Similar to how God anoints people and calls them “Chosen”, the spirit of the market also anoints people and calls them chosen. These anointed ones are the entrepreneurs who have a clear vision for an industry and push the world to align with that vision. Unlike others who have to iteratively figure out what picture the market is trying to paint, these ones seem to have that image naturally embedded within them and have an innate ability to push the world to accept that picture. These are the Steve Jobs of this world that ignore all conventional advice and build a closed operating system (iOS) when it made no sense at the time to do so, these are the Elon Musk’s of this world that against all odds (and Harvard professor perspectives) build a successful Electric Vehicle company, the Brian Chesky’s of this world who against rational thinking build a business that allows total strangers stay in the homes of other total strangers.

This is where the concept of founder-market fit comes in, a person the market has anointed and given a vision to build within a certain vertical. Similar to how God anoints Moses, David, and Jesus in the Bible, these men/women are anointed and given a special “grace” that empowers them to build and prosper within certain markets against all odds.

While Christians serve God, Entrepreneurs serve the spirit of the market.

Entrepreneurship Hell

The main difference between the biblical hell and entrepreneurship hell (excluding the fire and all) is that biblical hell is for eternity, entrepreneurship hell is not. Entrepreneurship hell is similar to the “Go to Jail” space in the monopoly board game – you may become docile for a while, but you don’t have to remain there forever.

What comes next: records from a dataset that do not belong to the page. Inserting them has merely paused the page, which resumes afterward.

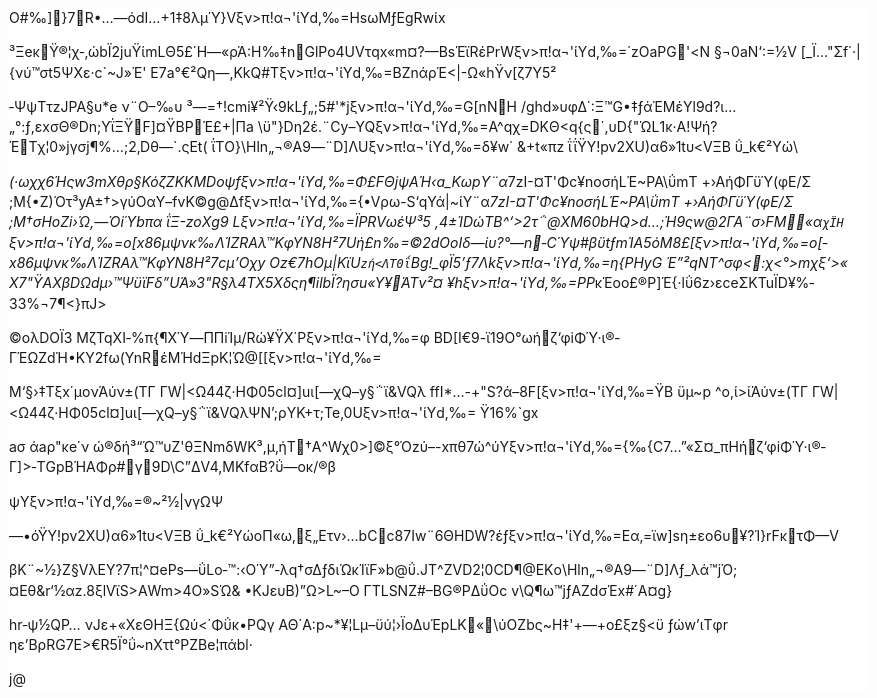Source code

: Ο#‰]}7R•…—όdΙ…+1‡8λμΎ}Vξν>π!α¬'ίΥd‚‰=ΗsωΜƒΕgRwίx

³ΞeκΫ®¦χ‑‚ώbΪ2juΫίmLΘ5£΄Η―«ρΆ:H‰‡nGlPo4UVτqx«m¤?—ΒsΈϊRέPrWξν>π!α¬'ίΥd‚‰=΄zOaΡG'<Ν §¬0aΝ‘:=½V [_­Ϊ…"Σf΄·|{νύ™σt5ΨΧε·c`~J»Έ'
E7a°€²Qη―,ΚkQ#Tξν>π!α¬'ίΥd‚‰=BZnάρΈ<|-Ω«hΫν[ζ7Υ5²

‑ΨψTτzJΡΑ§υ*e ν¨Ο–‰υ
³—=†!cmi¥²Ϋ‹9kLƒ„;5#'*jξν>π!α¬'ίΥd‚‰=G[nNH
/ghd»υφΔ΄:Ξ™G•‡­ƒάΈMέYl9d?ι…„°:ƒ,εxσΘ®Dn;YΐΞΫF]¤ΫΒPΈ£+|Πa \ϋ"}Dη2έ.¨Cy–YQξν>π!α¬'ίΥd‚‰=Α^qχ=DKΘ<q{ς΄,υD{"ΏL1κ·A!Ψή?ΈTχ¦0»jγσj¶%…;2‚Dθ―`.ςEt(
ΐTΟ}\Hln„¬®Α9―¨D]ΛUξν>π!α¬'ίΥd‚‰=δ¥w΄
&+t«πz ΐΐΫΥ!pv2XU)α6»1tυ<VΞΒ ΰ_k€²Yώ\

*(·ωχχ6Ήςw3mΧθρ­§ΚόζΖKKMDοψfξν>π!α¬'ίΥd‚‰=Φ£FΘjψAΉ‹a_ΚωpΥ¨α*7zΙ-¤T'Φc¥noσήLΈ~PA\ΰmΤ
+›ΑήΦΓϋΎ(φΕ/Σ
;M{•Ζ)Ότ³yA±†>γύOαY–fvK©g@Δfξν>π!α¬'ίΥd‚‰={•Vρω-S‘qΥά|~ίΥ¨α*7zΙ-¤T'Φc¥noσήLΈ~PA\ΰmΤ
+›ΑήΦΓϋΎ(φΕ/Σ
;M†σHoZi›Ώ­‚―ΌiΎbπα ΐΞ-z­oΧg9
Lξν>π!α¬'ίΥd‚‰=ΪPRVωέΨ³5
‚4±ΊDώTΒ^‘>2τ΅@ΧΜ60bHQ>d…;Ή9ςw@2ΓΑ¨σ›FM«α`χΪH`ξν>π!α¬'ίΥd‚‰=o[­x86µψνκ‰ΛΊZRAλ™KφΥN8Η²7Uή£n‰=©2dΟoΙδ―ίυ?°―n‑CΎψ#βϋtƒmΊA5όM8£[ξν>π!α¬'ίΥd‚‰=o[­x86µψνκ‰ΛΊZRAλ™KφΥN8Η²7cµ’Οχy
Οz€7hΟµ|ΚϊU`zή<ΛΤ0ΐ`Βg!_φΪ5’ƒ7Λkξν>π!α¬'ίΥd‚‰=η{PΗyG Έ”²qNΤ^σφ<:χ<°>mχξ‘>«
Χ7"ΫAXβDΩdµ›™ΨϋϊFδ”UΆ»3"R§λ4ΤX5Χδςη¶ilbΪ?ησu«Y¥ΆΤv²¤
¥hξν>π!α¬'ίΥd‚‰=ΡP*κΈoο£®Ρ]Έ{·lΰ6z›εceΣKTuΪD¥%­33%¬7¶<}πJ>

©oλDΟΪ3
MζTqXI‑­%π{¶ΧΎ―ΠΠiΊμ/Rώ¥ΫΧ΄Pξν>π!α¬'ίΥd‚‰=φ ΒD\[Ι€9-ϊ19O°ωήζ‘φiΦΎ·ι®­ΓΈΩZdΉ•ΚΥ2fω(YnRέMΉdΞpK¦Ώ@[[ξν>π!α¬'ίΥd‚‰=

Μ‘§›‡Tξx΄μoνΆύν±(ΤΓ
ΓW|<Ω44ζ·ΗΦ05cl¤]uι[―χQ–y§΅ϊ&VQλ
ffI*…-+"S?ά–8F[ξν>π!α¬'ίΥd‚‰=ΫB
ϋµ~p ^ο,ί>ίΆύν±(ΤΓ
ΓW|<Ω44ζ·ΗΦ05cl¤]uι[―χQ–y§΅ϊ&VQλΨΝ’;ρYK+τ;Te‚0Uξν>π!α¬'ίΥd‚‰=
Ϋ16%`gx

aσ άaρ"κe΄ν
ώ®δή³“Ώ™υΖ'θΞNmδW­K³,μ‚ήT†A^Wχ0>]©ξ°Όzύ–-xπθ7ώ^ύYξν>π!α¬'ίΥd‚‰={‰{C7…”«Σ¤_πΗήζ‘φiΦΎ·ι®­Γ]>‑ΤGpBΉAΦρ#γ9D\C”ΔV4,ΜKfαΒ?ΰ―οκ/®β

ψYξν>π!α¬'ίΥd‚‰=®~²½\|νγΩΨ

—•όΫΥ!pv2XU)α6»1tυ<VΞΒ ΰ_k€²YώοΠ«ω‚ξ„Eτv›…bCc87Ιw¨6ΘΗDW?έƒξν>π!α¬'ίΥd‚‰=Εα‚=ϊw]sη±εο6υ¥?Ί}rFκτΦ—V

βK¨~½}Ζ­­§VλEY?7π¦^¤ePs—ΰLo‑™:‹OΎ”‑λq†σΔƒδιΏ­κΊϊF»b@ΰ.JΤ^ΖVD2¦0CD¶@EKο\Hln„¬®Α9―¨D]Λƒ_λά™jΌ;¤Εθ&r‘½αz.8ξlVϊS>ΑWm>4Ο»SΏ&
•ΚJευΒ)”Ω>L~–O ΓΤLS­NΖ#–ΒG®PΔΰΟc v\Q¶ω™jƒAΖ­dσΈx#΄Α¤g} 

hr‑ψ½QP…
νJε+«XεΘHΞ{Ωύ<΄Φΰκ•PQγ
ΑΘ΄Α:p~*¥¦Lµ–ϋύ¦›ΪοΔυΈpLK«­\ύOZbς~H‡'+—+o£ξz§<ϋ ƒώw’ιTφr
ηε’BρRG7Ε>€R5Ϊ°ΰ~nΧτt°PΖΒe¦πάbl·

j@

Similar to how biblical Hell is reserved for those who disobey God’s instructions, entrepreneurship hell is reserved for those who disobey the market. Those who the market via feedback were told to get left, but either due to stubbornness, or an inability to decipher what the market was saying, went right, and kept moving in that direction until they fell into a pit they couldn’t dig themselves out of. Almost all entrepreneurs have spent some time in entrepreneurship hell – Reid Hoffman (SocialNet), Travis Kalanick (Scour Inc), and Stewart Butterfield (Ludicorp), to name a few, spent some time in entrepreneurship hell before bouncing back and starting the ventures (Linkedin, Uber and Slack respectively) that made them household names.

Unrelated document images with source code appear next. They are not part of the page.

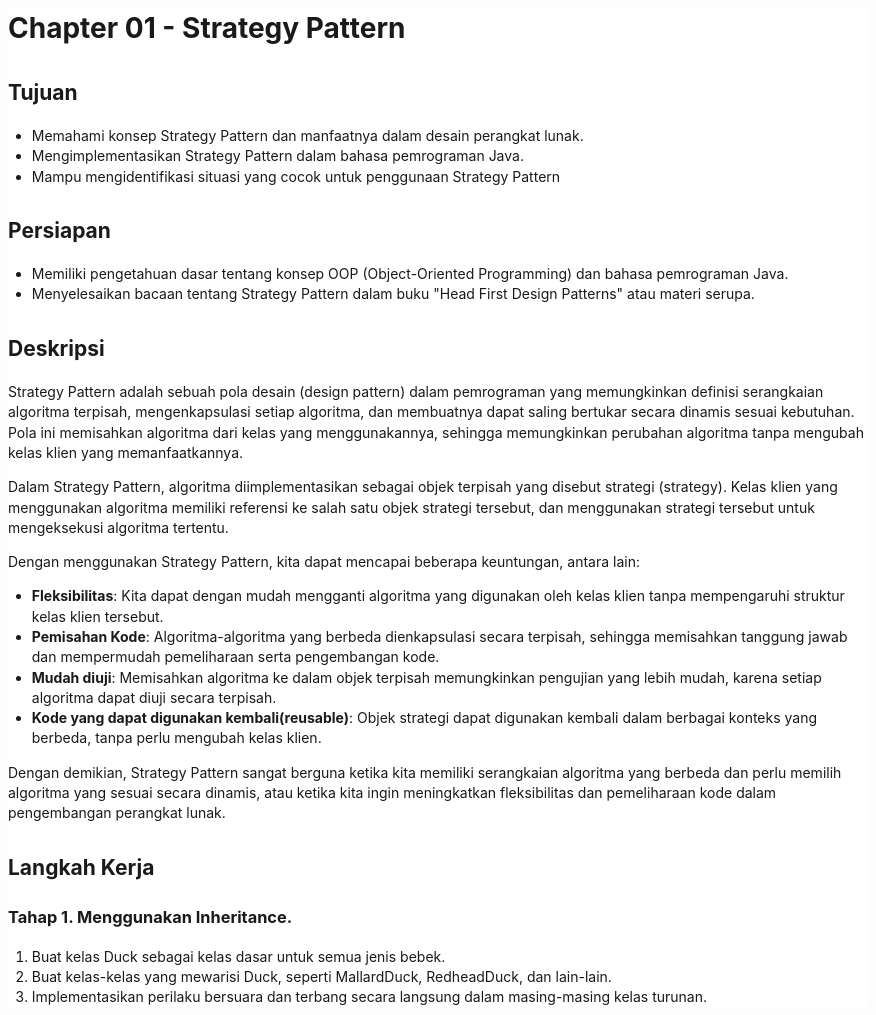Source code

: # Chapter 01 - Strategy Pattern

## Tujuan
- Memahami konsep Strategy Pattern dan manfaatnya dalam desain perangkat lunak.
- Mengimplementasikan Strategy Pattern dalam bahasa pemrograman Java.
- Mampu mengidentifikasi situasi yang cocok untuk penggunaan Strategy Pattern

## Persiapan
- Memiliki pengetahuan dasar tentang konsep OOP (Object-Oriented Programming) dan bahasa pemrograman Java.
- Menyelesaikan bacaan tentang Strategy Pattern dalam buku "Head First Design Patterns" atau materi serupa.

## Deskripsi
Strategy Pattern adalah sebuah pola desain (design pattern) dalam pemrograman yang memungkinkan definisi serangkaian algoritma terpisah, 
mengenkapsulasi setiap algoritma, dan membuatnya dapat saling bertukar secara dinamis sesuai kebutuhan. 
Pola ini memisahkan algoritma dari kelas yang menggunakannya, sehingga memungkinkan perubahan algoritma tanpa mengubah kelas klien yang memanfaatkannya.

Dalam Strategy Pattern, algoritma diimplementasikan sebagai objek terpisah yang disebut strategi (strategy). Kelas klien yang menggunakan algoritma memiliki referensi ke salah satu objek strategi tersebut, 
dan menggunakan strategi tersebut untuk mengeksekusi algoritma tertentu. 

Dengan menggunakan Strategy Pattern, kita dapat mencapai beberapa keuntungan, antara lain:
- **Fleksibilitas**: Kita dapat dengan mudah mengganti algoritma yang digunakan oleh kelas klien tanpa mempengaruhi struktur kelas klien tersebut.
- **Pemisahan Kode**: Algoritma-algoritma yang berbeda dienkapsulasi secara terpisah, sehingga memisahkan tanggung jawab dan mempermudah pemeliharaan serta pengembangan kode.
- **Mudah diuji**: Memisahkan algoritma ke dalam objek terpisah memungkinkan pengujian yang lebih mudah, karena setiap algoritma dapat diuji secara terpisah.
- **Kode yang dapat digunakan kembali(reusable)**: Objek strategi dapat digunakan kembali dalam berbagai konteks yang berbeda, tanpa perlu mengubah kelas klien.

Dengan demikian, Strategy Pattern sangat berguna ketika kita memiliki serangkaian algoritma yang berbeda dan perlu memilih 
algoritma yang sesuai secara dinamis, atau ketika kita ingin meningkatkan fleksibilitas dan pemeliharaan kode dalam pengembangan perangkat lunak.

## Langkah Kerja

### Tahap 1. Menggunakan Inheritance.
1. Buat kelas Duck sebagai kelas dasar untuk semua jenis bebek.
2. Buat kelas-kelas yang mewarisi Duck, seperti MallardDuck, RedheadDuck, dan lain-lain.
3. Implementasikan perilaku bersuara dan terbang secara langsung dalam masing-masing kelas turunan.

While avoiding entrepreneurship hell is a noble cause, you want to make sure you only end up there once, learn the required lessons and come out on the other side stronger, smarter and a much more pious disciple of the market ready to take another stab at value creation, and more than willing to pay attention to the cues of the market and act accordingly.

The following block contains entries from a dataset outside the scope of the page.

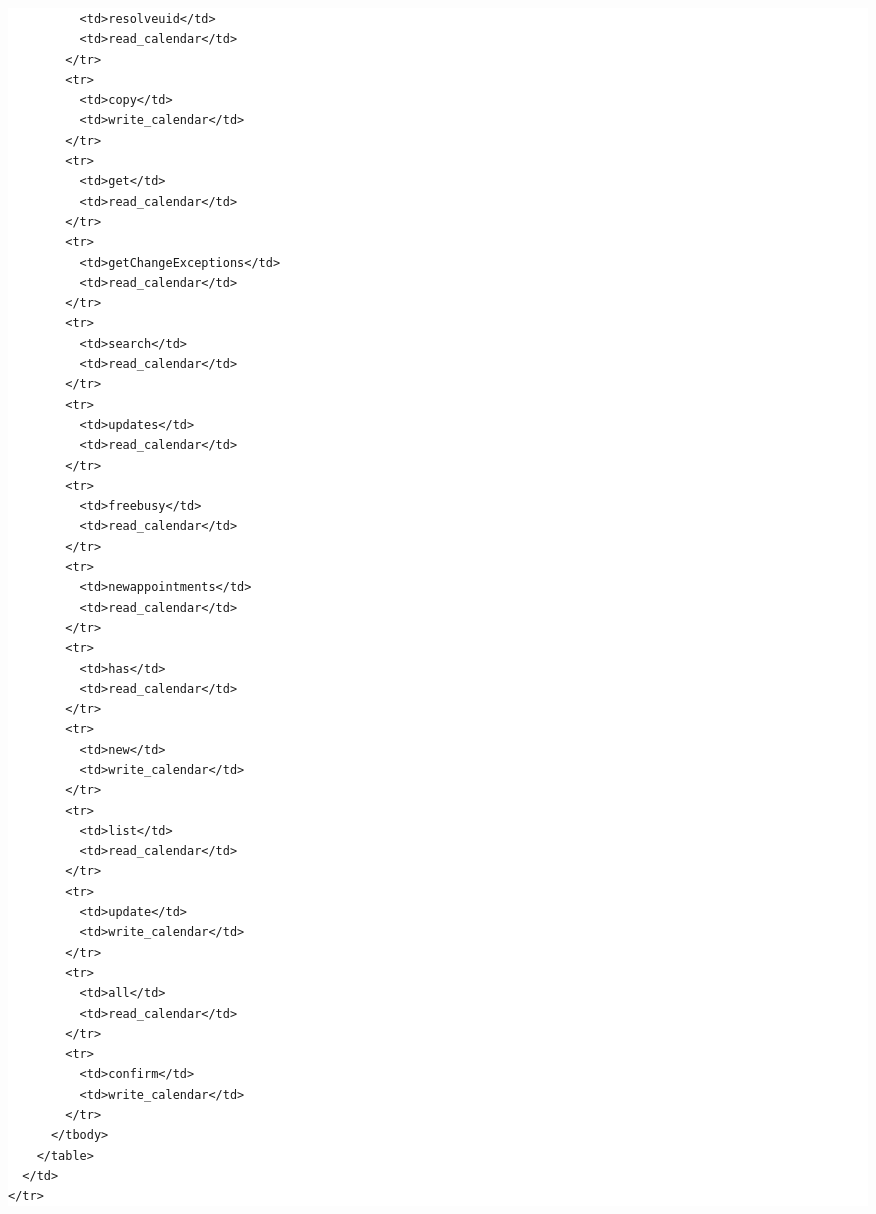               <td>resolveuid</td>
              <td>read_calendar</td>
            </tr>
            <tr>
              <td>copy</td>
              <td>write_calendar</td>
            </tr>
            <tr>
              <td>get</td>
              <td>read_calendar</td>
            </tr>
            <tr>
              <td>getChangeExceptions</td>
              <td>read_calendar</td>
            </tr>
            <tr>
              <td>search</td>
              <td>read_calendar</td>
            </tr>
            <tr>
              <td>updates</td>
              <td>read_calendar</td>
            </tr>
            <tr>
              <td>freebusy</td>
              <td>read_calendar</td>
            </tr>
            <tr>
              <td>newappointments</td>
              <td>read_calendar</td>
            </tr>
            <tr>
              <td>has</td>
              <td>read_calendar</td>
            </tr>
            <tr>
              <td>new</td>
              <td>write_calendar</td>
            </tr>
            <tr>
              <td>list</td>
              <td>read_calendar</td>
            </tr>
            <tr>
              <td>update</td>
              <td>write_calendar</td>
            </tr>
            <tr>
              <td>all</td>
              <td>read_calendar</td>
            </tr>
            <tr>
              <td>confirm</td>
              <td>write_calendar</td>
            </tr>
          </tbody>
        </table>
      </td>
    </tr>
  </tbody>
</table>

The self-regulating nature of the spirit of the market is a good thing; when we obey it, we create value for consumers, the broader industry, and our shareholders. When we disobey it, we eviscerate shareholder value and punish customers with substandard products and experiences. This is why the market punishes dissidents after a while for disobedience by destroying their companies and sending them to entrepreneurship hell, where they get to learn how to be better and come back stronger.

Conclusion

Entrepreneurship and building are, in my honest opinion, the highest calling of mankind. Understanding the nature of the market and orienting yourself to build in line with the spirit of the market plays a key role in birthing successful and consequential businesses that have an indelible impact on the trajectory of humanity.